Maybe it was God's not-so-subtle warning to Notre Dame's Touchdown Jesus, or perhaps it was just a coincidence. Either way, 270 miles south of South Bend, Indiana, a 60-foot tall statue of Jesus Christ burned to the ground after being struck by lightning during a thunderstorm.
Monroe, Ohio had been home to the "King of Kings" statue -- nicknamed "Touchdown Jesus" -- since 2004, but police say that a lightning strike set the structure aflame shortly after 11 PM ET Monday.
More from the Associated Press:
The sculpture, 62 feet tall and 40 feet wide at the base, showed Jesus from the torso up and was nicknamed Touchdown Jesus because of the way his arms were raised, as though reaching out to catch a football. It was made of plastic foam and fiberglass over a steel frame, which is all that remained early Tuesday. ...I'm guessing Charlie Weis is somehow responsible.

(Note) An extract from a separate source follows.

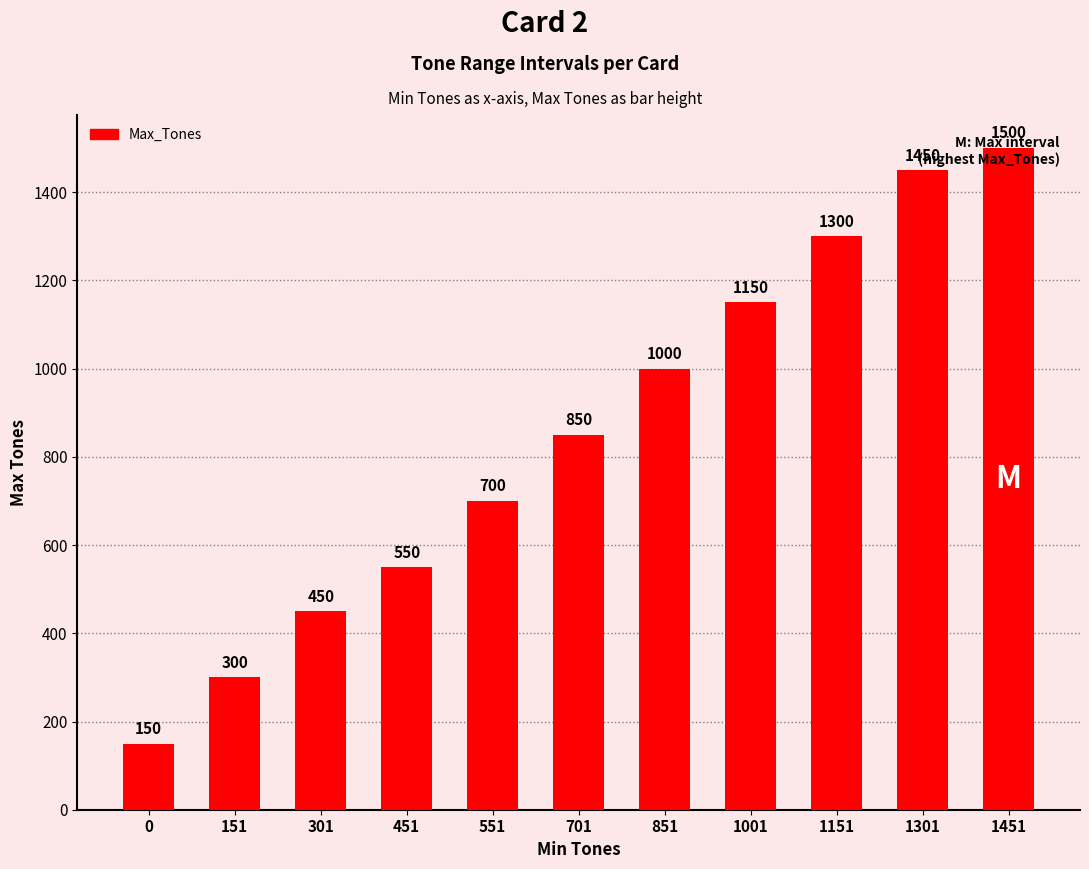

List the labels in order of value, smallest first.

0, 151, 301, 451, 551, 701, 851, 1001, 1151, 1301, 1451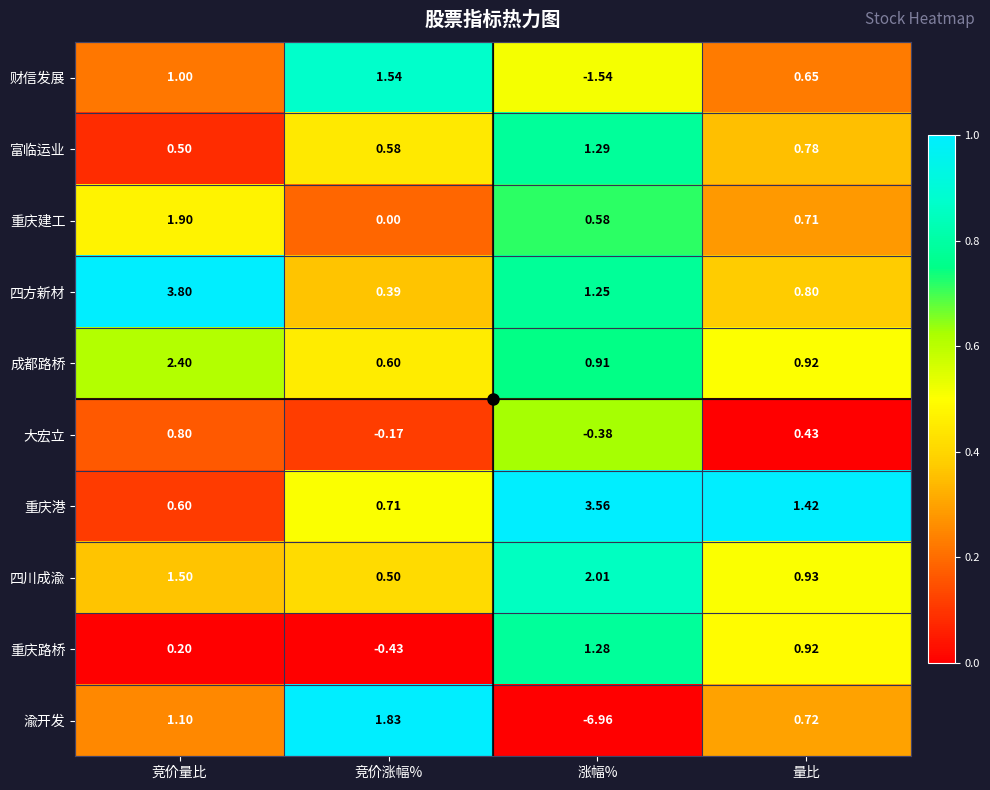

At which label is 四川成渝 closest to 1?

量比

Travelers on Interstate 75 often were startled to come upon the huge statue by the roadside, but many said America needs more symbols like it. So many people stopped at the church campus that church officials had to build a walkway to accommodate them.
The 4,000-member, nondenominational church was founded by former horse trader Lawrence Bishop and his wife. Bishop said in 2004 he was trying to help people, not impress them, with the statue. He said his wife proposed the Jesus figure as a beacon of hope and salvation and they spent about $250,000 to finance it.